* Structured pose outputs

○ ○ ○ ○

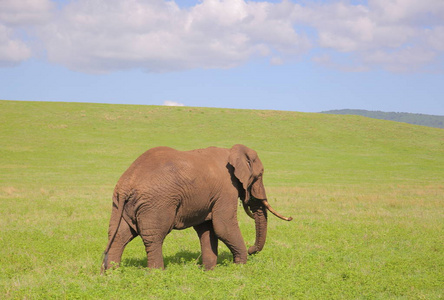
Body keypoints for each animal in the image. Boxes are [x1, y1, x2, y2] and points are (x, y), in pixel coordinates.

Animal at [100, 144, 292, 274]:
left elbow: (207, 229)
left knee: (119, 235)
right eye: (260, 175)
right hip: (156, 203)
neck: (231, 151)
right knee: (153, 237)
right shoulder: (226, 190)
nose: (252, 250)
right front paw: (239, 268)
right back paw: (157, 274)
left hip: (120, 204)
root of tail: (127, 183)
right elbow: (223, 226)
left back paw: (112, 273)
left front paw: (209, 271)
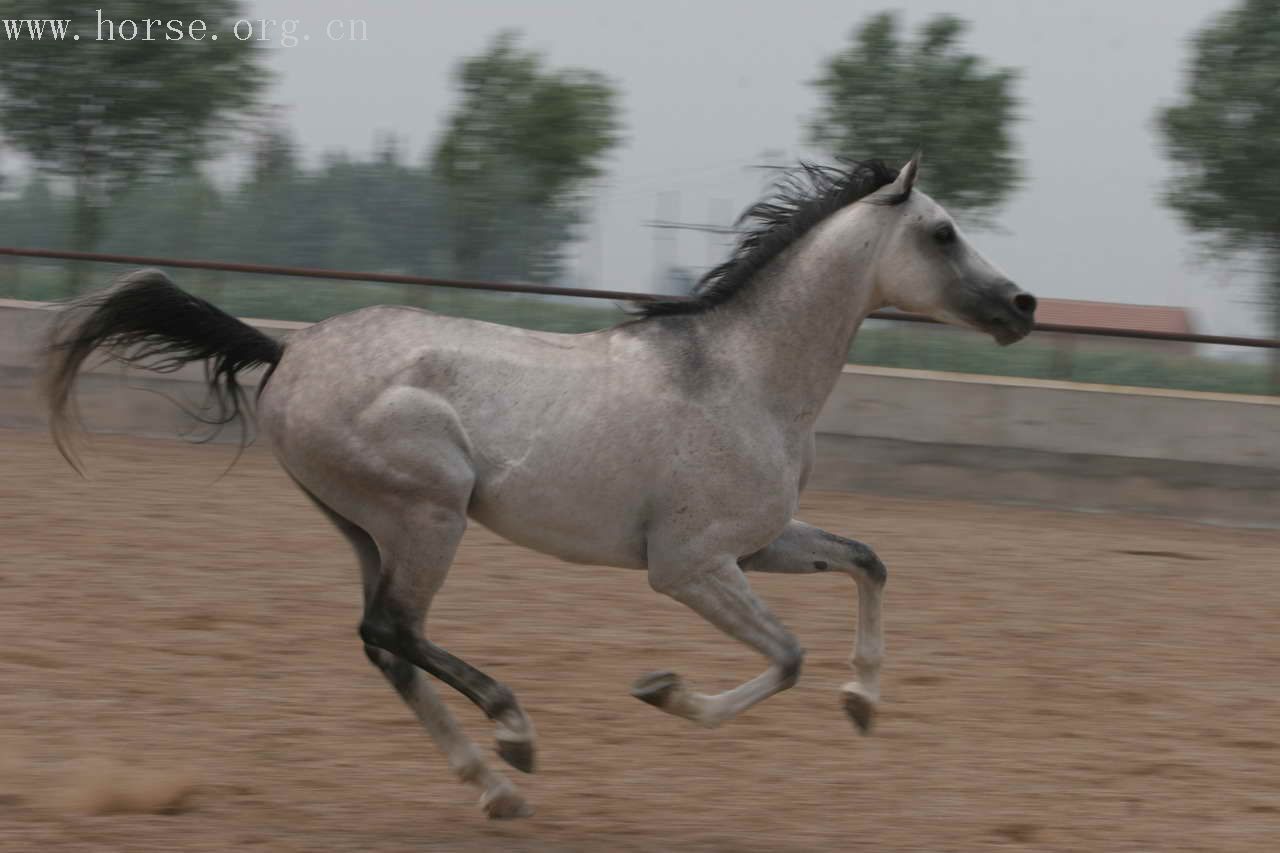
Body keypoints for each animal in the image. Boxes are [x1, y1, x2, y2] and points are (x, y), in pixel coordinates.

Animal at [45, 156, 1034, 814]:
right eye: (943, 232)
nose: (1022, 306)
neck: (742, 375)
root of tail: (289, 348)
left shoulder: (759, 544)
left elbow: (868, 560)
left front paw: (863, 702)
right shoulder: (690, 566)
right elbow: (788, 655)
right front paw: (662, 690)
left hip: (366, 527)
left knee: (382, 643)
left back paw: (493, 786)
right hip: (429, 513)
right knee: (393, 629)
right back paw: (513, 735)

○ ○ ○ ○

* Task brief
When a line in the data contains "elbow", return it as written.

* Task solution
left elbow: (207, 229)
right elbow: (223, 226)
left elbow: (868, 560)
right elbow: (788, 655)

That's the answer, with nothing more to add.